ALBUQUERQUE (KRQE) - The state's Court of Appeals has ruled that convicted drugged drivers must install an ignition interlock into their cars, even though the devices don't detect traces of drugs.
A judge said the ruling sends a message that drugged driving won't be tolerated, but some said the ruling doesn't tackle the problem.
"It is still required by the statute that an ignition interlock be installed," said Linda Atkinson with the DWI Resource Center.
Drugged or drunk driving carries the same DWI charge in New Mexico. The state has required ignition interlocks for anyone convicted of DWI since 2005.
In 2009, Tara Valdez pleaded guilty of driving while the influence of prescription pain killers and sedatives but contested the interlock requirement. A district court judge said ignition interlocks for drugged drivers was unconstitutional.
The Appeals Court overturned the ruling.
"It still is a punishment that will hopefully keep them from switching from the drug to the alcohol too," said Atkinson. "There can be dual use so there can be alcohol on board and either prescription drugs or illegal drugs."
But State Rep.

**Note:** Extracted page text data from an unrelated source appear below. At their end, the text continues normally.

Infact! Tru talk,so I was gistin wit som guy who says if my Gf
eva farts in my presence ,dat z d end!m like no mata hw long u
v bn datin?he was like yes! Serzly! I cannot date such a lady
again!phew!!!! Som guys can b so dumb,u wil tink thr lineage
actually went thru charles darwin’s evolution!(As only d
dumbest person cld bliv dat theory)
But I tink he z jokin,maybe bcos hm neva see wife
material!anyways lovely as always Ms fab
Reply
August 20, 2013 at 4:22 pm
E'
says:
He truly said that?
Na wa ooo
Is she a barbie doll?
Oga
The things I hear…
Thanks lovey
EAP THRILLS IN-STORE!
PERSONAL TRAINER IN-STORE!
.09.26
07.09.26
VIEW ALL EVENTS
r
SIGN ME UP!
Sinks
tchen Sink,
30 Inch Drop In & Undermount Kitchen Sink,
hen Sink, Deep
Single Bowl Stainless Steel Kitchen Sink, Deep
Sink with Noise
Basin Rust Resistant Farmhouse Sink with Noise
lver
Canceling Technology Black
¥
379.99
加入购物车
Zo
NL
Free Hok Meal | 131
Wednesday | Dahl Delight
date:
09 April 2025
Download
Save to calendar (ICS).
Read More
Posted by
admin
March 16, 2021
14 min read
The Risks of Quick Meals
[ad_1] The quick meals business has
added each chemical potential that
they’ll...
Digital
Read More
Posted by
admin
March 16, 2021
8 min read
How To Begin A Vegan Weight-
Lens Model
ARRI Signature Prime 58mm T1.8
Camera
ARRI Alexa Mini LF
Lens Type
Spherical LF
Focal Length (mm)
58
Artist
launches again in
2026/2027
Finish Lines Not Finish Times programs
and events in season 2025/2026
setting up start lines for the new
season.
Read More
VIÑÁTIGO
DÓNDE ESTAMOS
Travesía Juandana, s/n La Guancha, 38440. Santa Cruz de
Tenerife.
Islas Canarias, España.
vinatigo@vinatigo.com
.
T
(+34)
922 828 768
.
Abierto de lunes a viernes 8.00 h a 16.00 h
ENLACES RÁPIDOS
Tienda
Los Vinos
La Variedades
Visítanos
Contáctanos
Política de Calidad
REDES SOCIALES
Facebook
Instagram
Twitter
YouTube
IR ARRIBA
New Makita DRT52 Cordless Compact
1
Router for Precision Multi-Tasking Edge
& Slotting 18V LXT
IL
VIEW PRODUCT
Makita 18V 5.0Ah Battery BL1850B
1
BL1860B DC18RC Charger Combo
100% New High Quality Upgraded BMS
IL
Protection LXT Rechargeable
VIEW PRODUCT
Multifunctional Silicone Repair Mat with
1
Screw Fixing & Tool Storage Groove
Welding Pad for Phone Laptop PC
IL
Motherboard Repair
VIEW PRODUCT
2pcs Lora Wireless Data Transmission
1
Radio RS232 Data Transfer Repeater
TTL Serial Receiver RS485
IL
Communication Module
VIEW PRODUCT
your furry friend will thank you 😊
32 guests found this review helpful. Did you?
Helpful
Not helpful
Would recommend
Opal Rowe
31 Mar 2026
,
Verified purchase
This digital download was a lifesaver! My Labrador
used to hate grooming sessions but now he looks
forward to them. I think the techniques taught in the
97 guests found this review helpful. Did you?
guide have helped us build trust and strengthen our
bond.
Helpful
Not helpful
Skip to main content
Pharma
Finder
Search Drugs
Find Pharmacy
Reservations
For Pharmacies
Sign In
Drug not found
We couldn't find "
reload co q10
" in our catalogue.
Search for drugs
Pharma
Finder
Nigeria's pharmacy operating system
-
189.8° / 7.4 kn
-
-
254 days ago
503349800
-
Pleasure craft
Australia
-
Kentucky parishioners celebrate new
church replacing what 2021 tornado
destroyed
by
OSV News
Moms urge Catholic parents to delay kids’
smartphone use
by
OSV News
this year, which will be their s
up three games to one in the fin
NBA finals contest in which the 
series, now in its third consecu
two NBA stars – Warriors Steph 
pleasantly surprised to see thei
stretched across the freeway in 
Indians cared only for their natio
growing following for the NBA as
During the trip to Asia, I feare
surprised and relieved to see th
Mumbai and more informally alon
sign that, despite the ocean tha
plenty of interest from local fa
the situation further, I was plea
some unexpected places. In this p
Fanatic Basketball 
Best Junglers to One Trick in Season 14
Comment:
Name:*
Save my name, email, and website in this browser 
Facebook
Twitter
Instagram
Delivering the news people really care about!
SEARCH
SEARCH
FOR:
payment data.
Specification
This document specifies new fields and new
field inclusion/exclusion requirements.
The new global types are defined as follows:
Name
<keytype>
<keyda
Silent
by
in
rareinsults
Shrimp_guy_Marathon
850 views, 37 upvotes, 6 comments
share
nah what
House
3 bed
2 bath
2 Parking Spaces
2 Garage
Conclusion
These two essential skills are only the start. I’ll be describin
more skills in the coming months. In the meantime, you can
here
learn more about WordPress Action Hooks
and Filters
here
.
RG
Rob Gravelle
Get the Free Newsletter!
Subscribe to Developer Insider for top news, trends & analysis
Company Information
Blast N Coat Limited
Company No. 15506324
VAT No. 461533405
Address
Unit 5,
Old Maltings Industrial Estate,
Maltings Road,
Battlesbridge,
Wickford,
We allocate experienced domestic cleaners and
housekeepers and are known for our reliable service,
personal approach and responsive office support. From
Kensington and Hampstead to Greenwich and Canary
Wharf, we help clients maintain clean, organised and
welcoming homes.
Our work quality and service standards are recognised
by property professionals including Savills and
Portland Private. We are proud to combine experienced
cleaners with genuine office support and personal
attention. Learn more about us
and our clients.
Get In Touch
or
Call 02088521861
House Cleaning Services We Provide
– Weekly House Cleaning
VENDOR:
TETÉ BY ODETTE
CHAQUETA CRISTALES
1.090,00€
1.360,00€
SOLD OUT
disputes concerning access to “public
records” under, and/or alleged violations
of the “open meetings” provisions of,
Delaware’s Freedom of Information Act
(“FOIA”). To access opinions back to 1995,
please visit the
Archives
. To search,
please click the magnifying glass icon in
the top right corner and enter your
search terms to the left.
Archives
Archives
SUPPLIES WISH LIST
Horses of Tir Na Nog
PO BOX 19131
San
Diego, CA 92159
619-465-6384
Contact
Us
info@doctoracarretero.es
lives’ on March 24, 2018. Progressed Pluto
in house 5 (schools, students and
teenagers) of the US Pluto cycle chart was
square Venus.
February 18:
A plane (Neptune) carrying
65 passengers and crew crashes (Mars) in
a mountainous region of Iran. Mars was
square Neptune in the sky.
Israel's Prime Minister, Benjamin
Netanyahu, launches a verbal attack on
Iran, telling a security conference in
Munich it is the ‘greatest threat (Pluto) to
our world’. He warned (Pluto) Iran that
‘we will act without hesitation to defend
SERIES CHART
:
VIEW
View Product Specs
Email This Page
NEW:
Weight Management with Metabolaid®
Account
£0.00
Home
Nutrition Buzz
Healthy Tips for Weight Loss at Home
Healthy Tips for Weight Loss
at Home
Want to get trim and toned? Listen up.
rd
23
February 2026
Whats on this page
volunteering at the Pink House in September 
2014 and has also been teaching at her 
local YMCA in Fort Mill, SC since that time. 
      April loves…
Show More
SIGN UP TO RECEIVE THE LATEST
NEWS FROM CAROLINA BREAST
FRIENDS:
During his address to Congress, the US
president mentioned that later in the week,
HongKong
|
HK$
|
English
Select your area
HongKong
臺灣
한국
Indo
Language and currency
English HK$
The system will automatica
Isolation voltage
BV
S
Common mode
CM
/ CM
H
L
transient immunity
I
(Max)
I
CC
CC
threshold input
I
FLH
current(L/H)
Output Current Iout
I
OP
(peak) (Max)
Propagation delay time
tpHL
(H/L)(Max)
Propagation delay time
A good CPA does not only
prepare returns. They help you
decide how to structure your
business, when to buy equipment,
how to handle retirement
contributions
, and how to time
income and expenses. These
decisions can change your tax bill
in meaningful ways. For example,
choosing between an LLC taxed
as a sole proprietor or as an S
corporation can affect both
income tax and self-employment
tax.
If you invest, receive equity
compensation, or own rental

Bill Rehm, R-Albuquerque, said the ruling still allows drug addicts to drive impaired.
"For an individual who is drug addicted only and for whatever reason doesn't drink, then the interlock is not going to be helpful in monitoring their behavior," said Rehm. "I see the technology coming that would test for those drugs as well but right now, it's not here."
An Albuquerque Police sergeant who specializes in drug recognition also said requiring the interlock won't keep drugged drivers from re-offending.
Atkinson said it is unclear how many people convicted of DWI are driving drugged instead of drunk. According to the Department of Transportation, there were 901 DWI convictions in 2010 and 1,048 in 2009 where alcohol was not detected in driver or no blood-alcohol level was recorded.
Ignition interlocks are required for one year for the first offense and for life if a driver has four or more DWI convictions.